2. Ia bertindak dengan iman.
Kondisi tanah Gerar itu kering maka secara logika manusia tidak mungkin tanah yang kering akan bertumbuh apa yang dia tabor. Tetapi ia bertindak dengan iman sehingga menaburlah ia dan mendapat hasil 100kali lipat ( Kejadian 26:12 ).

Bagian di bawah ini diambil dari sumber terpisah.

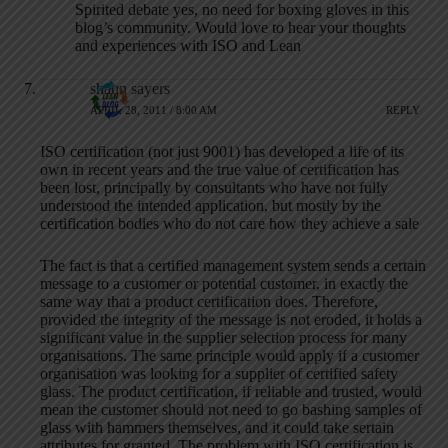
Spirited debate yes, no need for boxing gloves in this
blog’s community. Would love to hear your thoughts
and experiences with ISO and Lean
shaun sayers
APRIL 28, 2011 / 8:00 AM
REPLY
ISO certification (not just 9001) has developed a life of its
own in recent years and the true value of certification has
been lost, principally by consultants who have not fully
understood the intended application, but mostly by the
certification bodies who do not care how they achieve a sale
The fact is that a certified management system sends a certain
message to a customer or potential customer, in exactly the
same way that a product certification does. Therefore,
provided the integrity of the message is not eroded, it holds a
significant value in the supplier selection process for many
organisations. The same principle would apply if a customer
organisation was looking for a supplier of certified safety
glass. The product certification, if reliable and trusted, would
mean the customer should not need to go bashing samples of
glass with hammers themselves, and it could take sertain
attributes for granted. The problem with ISO certification is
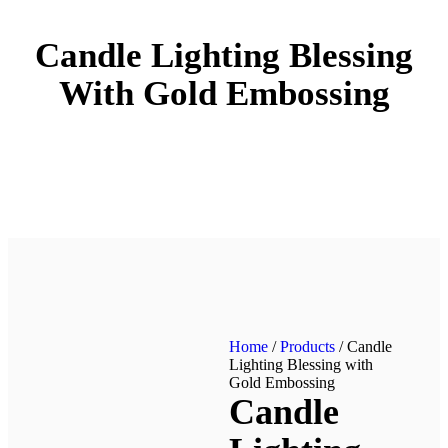
Candle Lighting Blessing
With Gold Embossing
Home
/
Products
/ Candle
Lighting Blessing with
Gold Embossing
Candle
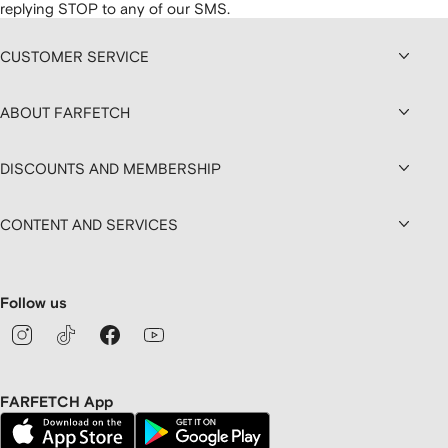
replying STOP to any of our SMS.
CUSTOMER SERVICE
ABOUT FARFETCH
DISCOUNTS AND MEMBERSHIP
CONTENT AND SERVICES
Follow us
FARFETCH App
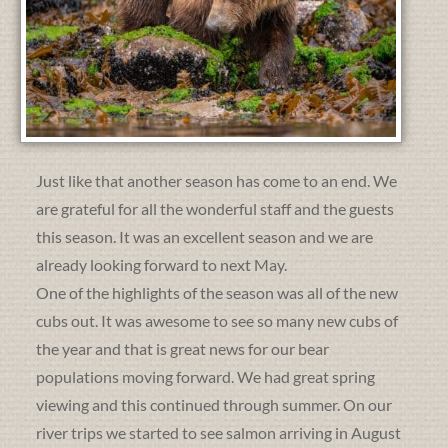
Just like that another season has come to an end. We
are grateful for all the wonderful staff and the guests
this season. It was an excellent season and we are
already looking forward to next May.
One of the highlights of the season was all of the new
cubs out. It was awesome to see so many new cubs of
the year and that is great news for our bear
populations moving forward. We had great spring
viewing and this continued through summer. On our
river trips we started to see salmon arriving in August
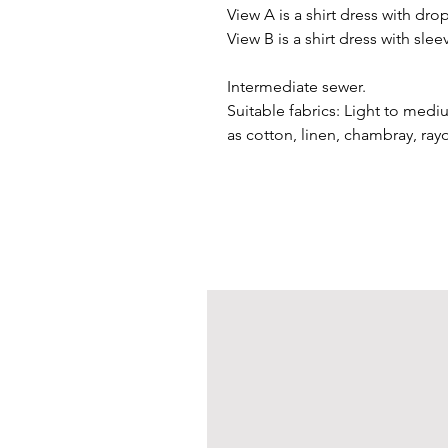
View A is a shirt dress with dr
View B is a shirt dress with sle
Intermediate sewer.
Suitable fabrics: Light to medi
as cotton, linen, chambray, rayon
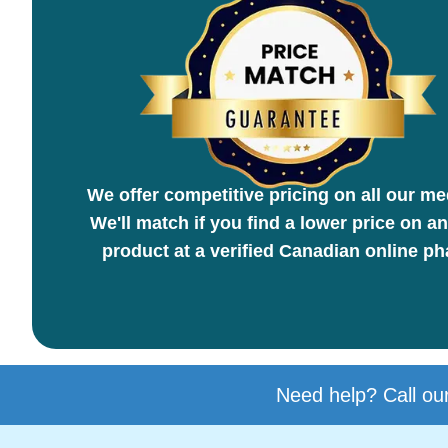
We offer competitive pricing on all our me
We'll match if you find a lower price on an
product at a verified Canadian online p
Need help? Call our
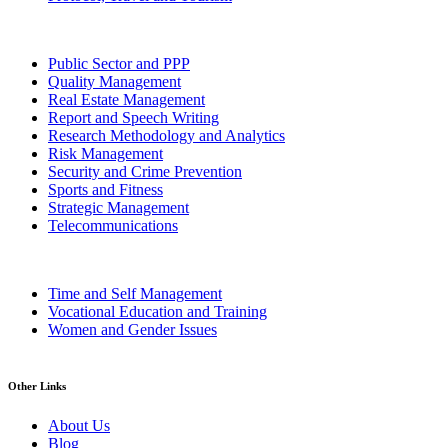
Public Sector and PPP
Quality Management
Real Estate Management
Report and Speech Writing
Research Methodology and Analytics
Risk Management
Security and Crime Prevention
Sports and Fitness
Strategic Management
Telecommunications
Time and Self Management
Vocational Education and Training
Women and Gender Issues
Other Links
About Us
Blog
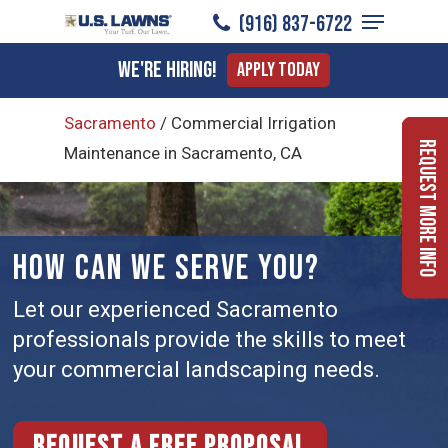
Menu
Skip
(916) 837-6722
to
Close
We're Hiring!
Apply Today
main
Menu
content
Sacramento
/
Commercial Irrigation
Request More Info
Maintenance in Sacramento, CA
HOW CAN WE SERVE YOU?
Let our experienced Sacramento
professionals provide the skills to meet
your commercial landscaping needs.
Request a free proposal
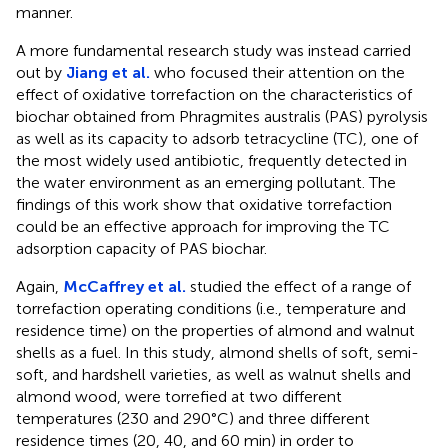
manner.
A more fundamental research study was instead carried
out by
Jiang et al.
who focused their attention on the
effect of oxidative torrefaction on the characteristics of
biochar obtained from Phragmites australis (PAS) pyrolysis
as well as its capacity to adsorb tetracycline (TC), one of
the most widely used antibiotic, frequently detected in
the water environment as an emerging pollutant. The
findings of this work show that oxidative torrefaction
could be an effective approach for improving the TC
adsorption capacity of PAS biochar.
Again,
McCaffrey et al.
studied the effect of a range of
torrefaction operating conditions (i.e., temperature and
residence time) on the properties of almond and walnut
shells as a fuel. In this study, almond shells of soft, semi-
soft, and hardshell varieties, as well as walnut shells and
almond wood, were torrefied at two different
temperatures (230 and 290°C) and three different
residence times (20, 40, and 60 min) in order to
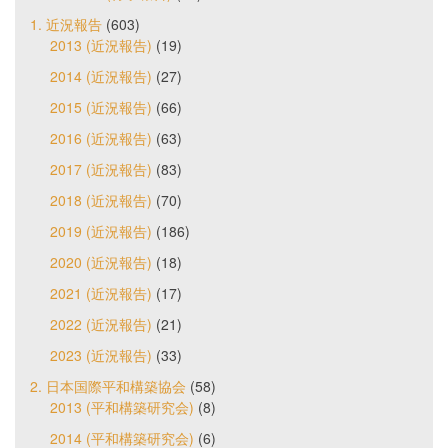
1. 近況報告
(603)
2013 (近況報告)
(19)
2014 (近況報告)
(27)
2015 (近況報告)
(66)
2016 (近況報告)
(63)
2017 (近況報告)
(83)
2018 (近況報告)
(70)
2019 (近況報告)
(186)
2020 (近況報告)
(18)
2021 (近況報告)
(17)
2022 (近況報告)
(21)
2023 (近況報告)
(33)
2. 日本国際平和構築協会
(58)
2013 (平和構築研究会)
(8)
2014 (平和構築研究会)
(6)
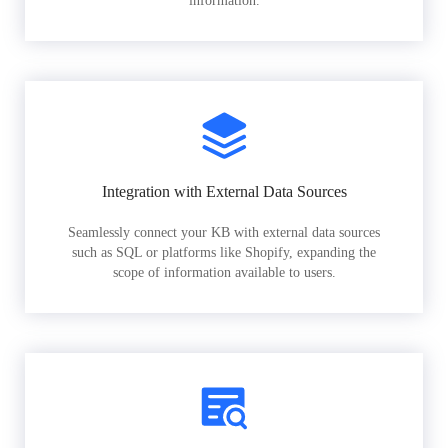
information.
Integration with External Data Sources
Seamlessly connect your KB with external data sources
such as SQL or platforms like Shopify, expanding the
scope of information available to users.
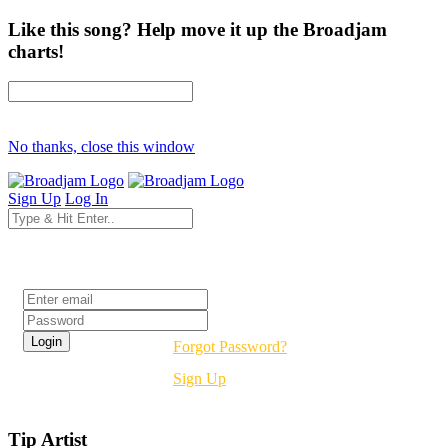
Like this song? Help move it up the Broadjam
charts!
No thanks, close this window
Sign Up
Log In
Login
Forgot Password?
Sign Up
Tip Artist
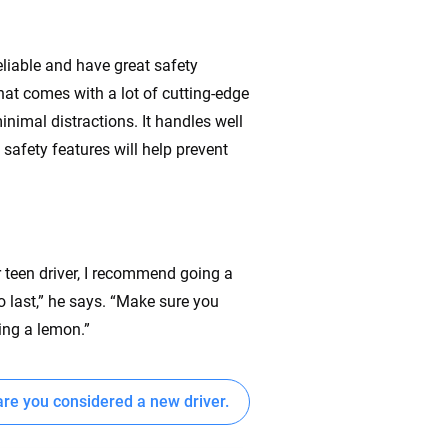
eliable and have great safety
that comes with a lot of cutting-edge
inimal distractions. It handles well
safety features will help prevent
.
r teen driver, I recommend going a
o last,” he says. “Make sure you
ying a lemon.”
re you considered a new driver.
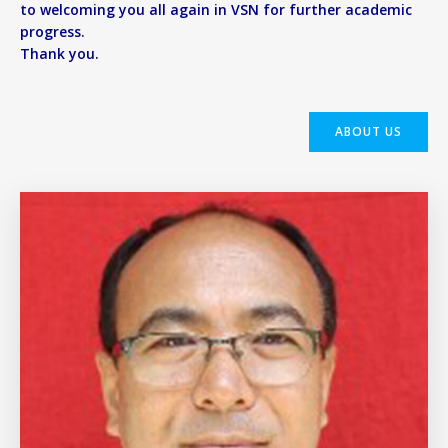
to welcoming you all again in VSN for further academic
progress.
Thank you.
ABOUT US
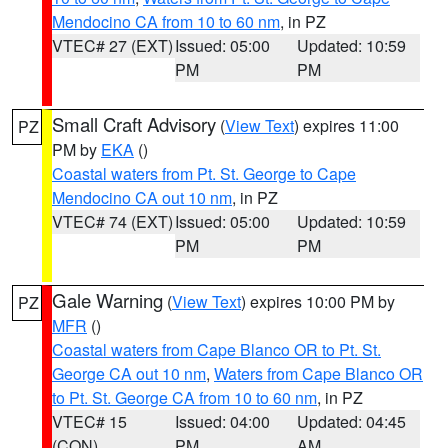
Mendocino CA from 10 to 60 nm
, in PZ
VTEC# 27 (EXT)
Issued: 05:00
Updated: 10:59
PM
PM
Small Craft Advisory
(
View Text
) expires 11:00
PZ
PM by
EKA
()
Coastal waters from Pt. St. George to Cape
Mendocino CA out 10 nm
, in PZ
VTEC# 74 (EXT)
Issued: 05:00
Updated: 10:59
PM
PM
Gale Warning
(
View Text
) expires 10:00 PM by
PZ
MFR
()
Coastal waters from Cape Blanco OR to Pt. St.
George CA out 10 nm
,
Waters from Cape Blanco OR
to Pt. St. George CA from 10 to 60 nm
, in PZ
VTEC# 15
Issued: 04:00
Updated: 04:45
(CON)
PM
AM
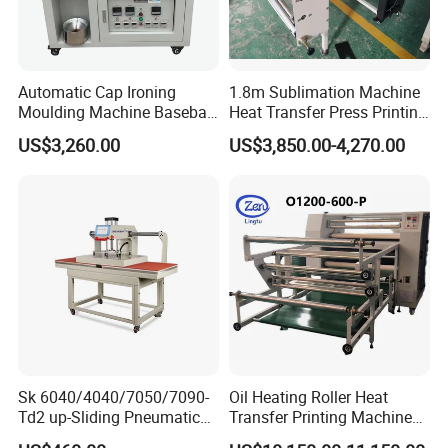
Automatic Cap Ironing
1.8m Sublimation Machine
Moulding Machine Baseball
Heat Transfer Press Printing
Cap Body Heat Press
Machine for Fabric with CE
US$3,260.00
US$3,850.00-4,270.00
Shaping Machine
Sk 6040/4040/7050/7090-
Oil Heating Roller Heat
Td2 up-Sliding Pneumatic
Transfer Printing Machine
Double-Station Heat Press
of Rooll-to-Roll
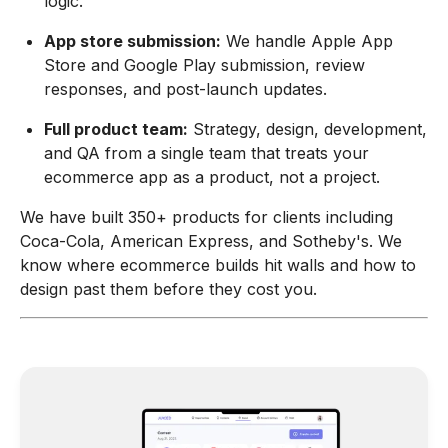
logic.
App store submission:
We handle Apple App
Store and Google Play submission, review
responses, and post-launch updates.
Full product team:
Strategy, design, development,
and QA from a single team that treats your
ecommerce app as a product, not a project.
We have built 350+ products for clients including
Coca-Cola, American Express, and Sotheby's. We
know where ecommerce builds hit walls and how to
design past them before they cost you.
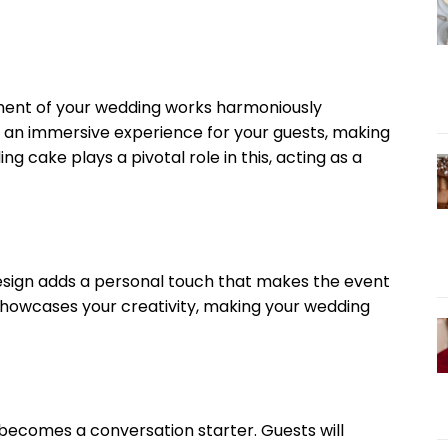
ment of your wedding works harmoniously
e an immersive experience for your guests, making
g cake plays a pivotal role in this, acting as a
esign adds a personal touch that makes the event
d showcases your creativity, making your wedding
 becomes a conversation starter. Guests will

Tidak percuma apa yang kita tabur untuk Tuhan, asal kita beri dengan iman. Orang yang menabur dengan mencucurkan air mata akan menuai dengan sorak-sorai ( Mazmur 126:5 ). Seperti halnya janda di safrat yang dipelihara oleh Tuhan pada masa kelaparan karena ia taat dan tunduk pada Firman Allah maka ia diberkati dan menikmati keberhasilan.

3. Ia membangun mezbah
Rahasia keberhasilan Ishak karena ia membangun mezbah ( Kejadian 26:25 ). Apakah ada mezbah yang kita bangun setiap hari dalam hidup kita ? Apakah ada doa-doa yang selalu kita panjatkan dihadapan Tuhan ? Kunci dari segala pergumulan hidup ketika kita datang dikaki Tuhan maka setiap beban akan terlepas. Bangunlah mezbah doa itu untuk kita dan keluarga. Karena setan ingin menghancurkan keluarga Kristen. Setan tidak ingin melihat keluarga Kristen diberkati. Makanya kita harus bangun mezbah doa setiap hari. Datanglah dikaki Tuhan untuk memuji dan menyembahNya selalu dalam hidup kita. Yang paling mengerti hidup kita, keperluan dan pergumulan kita adalah Tuhan. Ia adalah Tuhan yang memperdulikan kita. Ishak adalah orang yang suka bergaul, bercakap dan berkenan kepada Tuhan sehingga ia dapat meraih keberhasilan. Kalau kita ingin berhasil, sukses seperti apa yang dialami Ishak maka lakukanlah ke 3 hal tersebut yaitu :
- Menaruh hidup kita dibawah Otoritas Firman Allah
- Bertindak dengan iman
- Bangunlah mezbah doa setiap hari.

Maka keberhasilan itu akan menjadi milik kita.